Os planos de saúde no Rio de Janeiro estão proibidos de cancelar unilateralmente contratos de idosos, pessoas com deficiência (PCDs), ostomizados, pacientes com câncer e portadores de doenças raras. A determinação está prevista na Lei 10.961/25, aprovada pela Alerj, sancionada pelo governador Cláudio Castro e publicada nesta quinta-feira (25/09) no Diário Oficial Extra do Executivo.
De acordo com a proposta, a cobertura deverá ser mantida enquanto o consumidor estiver em dia com as mensalidades e cumprir as obrigações contratuais. A rescisão só será permitida em caso de fraude comprovada ou inadimplência superior a 90 dias, desde que comunicada com antecedência mínima de 30 dias e garantida cobertura por mais 30 dias no período de transição para um novo plano, sem exigência de carência. A suspensão também não poderá ocorrer durante a internação do consumidor.
O deputado Fred Pacheco (PMN), autor da proposta, explicou que a lei surgiu a partir dos trabalhos da CPI dos planos de saúde para pessoas com deficiência, que investigou práticas abusivas, como interrupção de tratamentos essenciais.

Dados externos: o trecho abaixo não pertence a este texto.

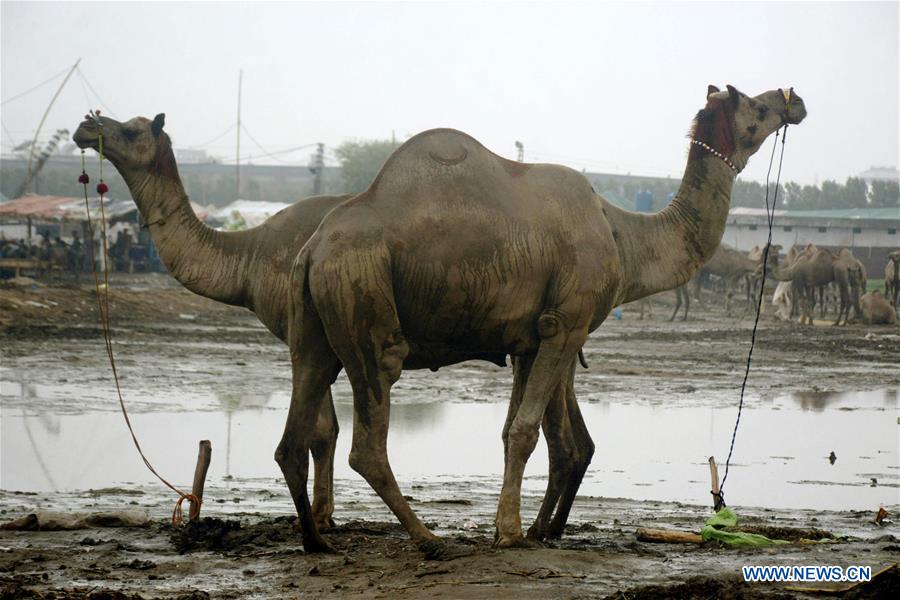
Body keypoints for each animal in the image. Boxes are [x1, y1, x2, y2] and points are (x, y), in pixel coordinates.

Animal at [71, 113, 587, 543]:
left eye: (132, 129)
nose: (86, 126)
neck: (248, 258)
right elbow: (324, 431)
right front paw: (322, 519)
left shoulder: (303, 332)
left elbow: (323, 432)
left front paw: (321, 520)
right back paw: (546, 527)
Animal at [281, 84, 805, 556]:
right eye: (757, 108)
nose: (794, 100)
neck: (621, 235)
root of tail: (314, 249)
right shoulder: (566, 323)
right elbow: (528, 432)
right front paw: (512, 533)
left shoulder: (532, 338)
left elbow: (530, 434)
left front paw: (522, 529)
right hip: (362, 294)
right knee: (369, 434)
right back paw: (431, 540)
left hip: (313, 325)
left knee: (295, 428)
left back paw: (317, 541)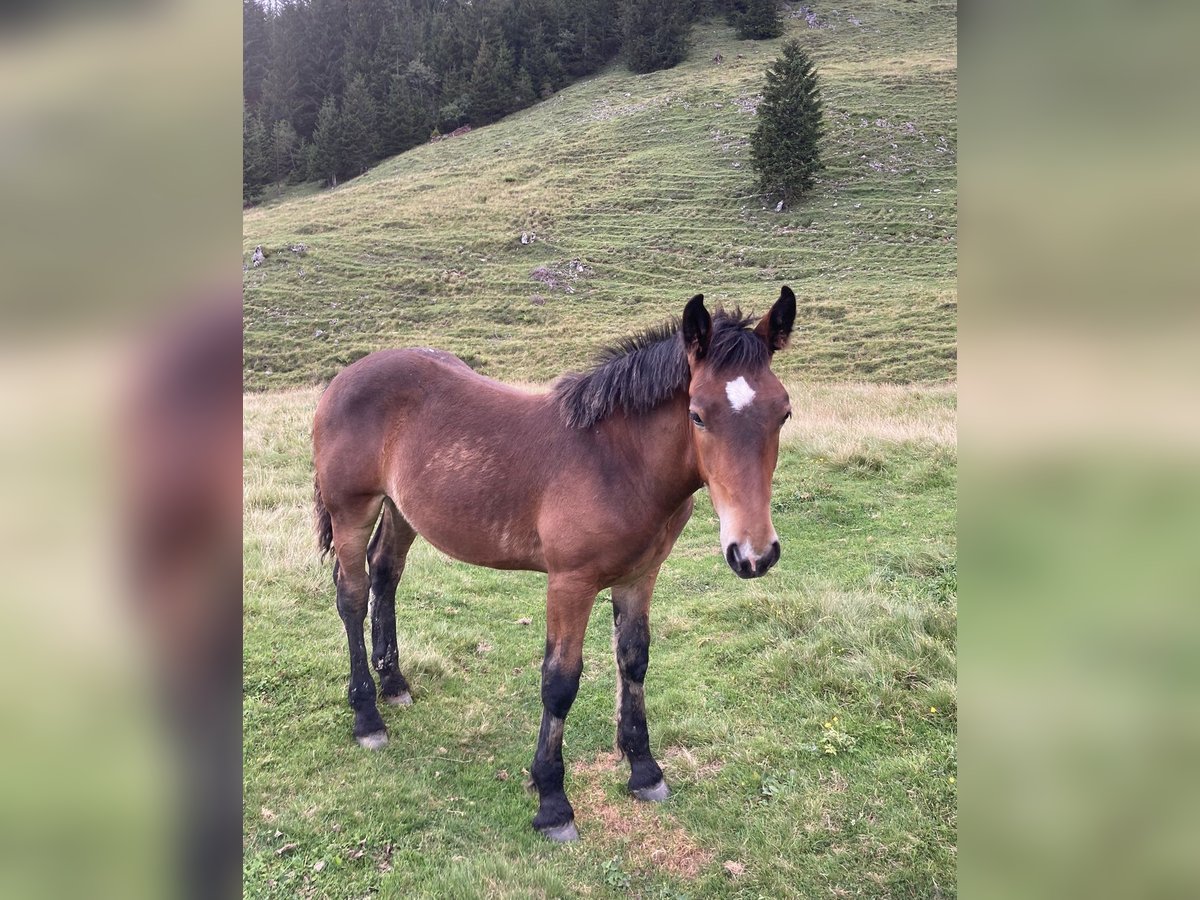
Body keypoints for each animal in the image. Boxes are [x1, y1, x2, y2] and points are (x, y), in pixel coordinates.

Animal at [309, 286, 796, 840]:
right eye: (697, 414)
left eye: (783, 413)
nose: (754, 553)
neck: (618, 462)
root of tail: (345, 376)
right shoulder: (570, 582)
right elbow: (560, 683)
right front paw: (552, 802)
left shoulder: (640, 576)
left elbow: (634, 659)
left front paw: (645, 771)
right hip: (351, 509)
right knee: (352, 593)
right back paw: (367, 716)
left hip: (401, 508)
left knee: (385, 574)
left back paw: (394, 684)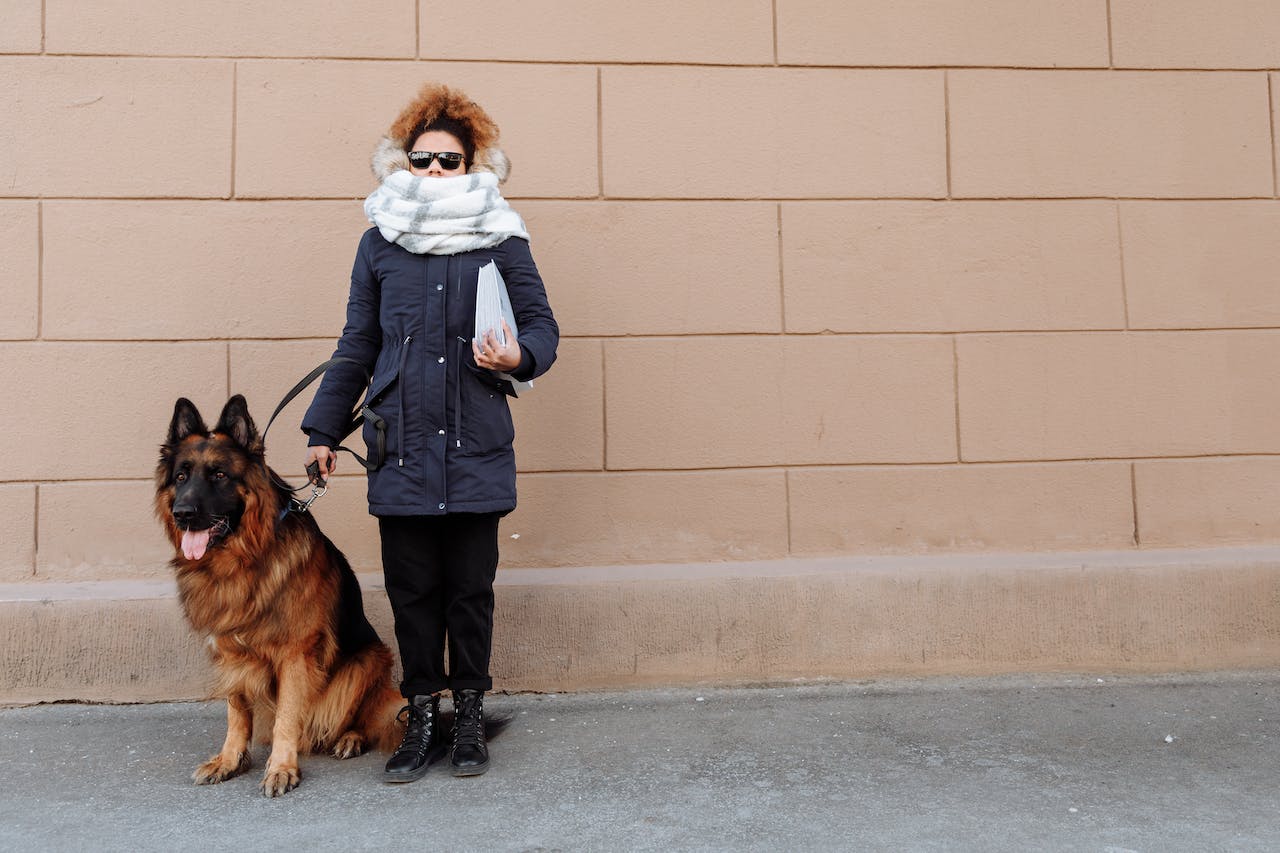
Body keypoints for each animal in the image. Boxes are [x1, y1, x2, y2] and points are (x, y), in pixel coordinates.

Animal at [156, 394, 401, 794]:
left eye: (219, 475)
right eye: (181, 476)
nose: (183, 514)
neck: (243, 559)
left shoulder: (295, 654)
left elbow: (288, 714)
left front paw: (282, 767)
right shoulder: (231, 653)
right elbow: (236, 713)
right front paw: (230, 760)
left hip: (366, 661)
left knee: (369, 718)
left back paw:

A paralisação dos trabalhos foi solicitada pela Associação Brasileira dos Planos de Saúde.
“Interrupção de tratamento significa morte. Agora nós temos uma norma que materializa o nosso desejo: fazer com que os planos não pudessem cancelar unilateralmente os planos de pessoas com deficiência, idosas e pessoas com câncer, que não podem ter o seu tratamento interrompido”, afirmou.
O texto também prevê que, em casos de descredenciamento de médicos, os consumidores desses grupos possam rescindir seus contratos sem multa. Além disso, qualquer alteração contratual deve ser comunicada com 60 dias de antecedência, sendo proibida a rescisão motivada pela idade do beneficiário.
A lei foi coassinada por diversos parlamentares de diferentes partidos, como Tia Ju (REP), Célia Jordão (PL), Yuri Moura (PSol), Júlio Rocha (Agir), Vinícius Cozzolino (União), Marcelo Dino (União) e outros.
O governador Cláudio Castro vetou o artigo que previa multa de 50 mil UFIR-RJ (cerca de R$ 237,5 mil) em caso de descumprimento, alegando que já existem critérios legais para penalizar infrações de forma proporcional, considerando porte econômico e reincidência, conforme a Lei 6.007/11.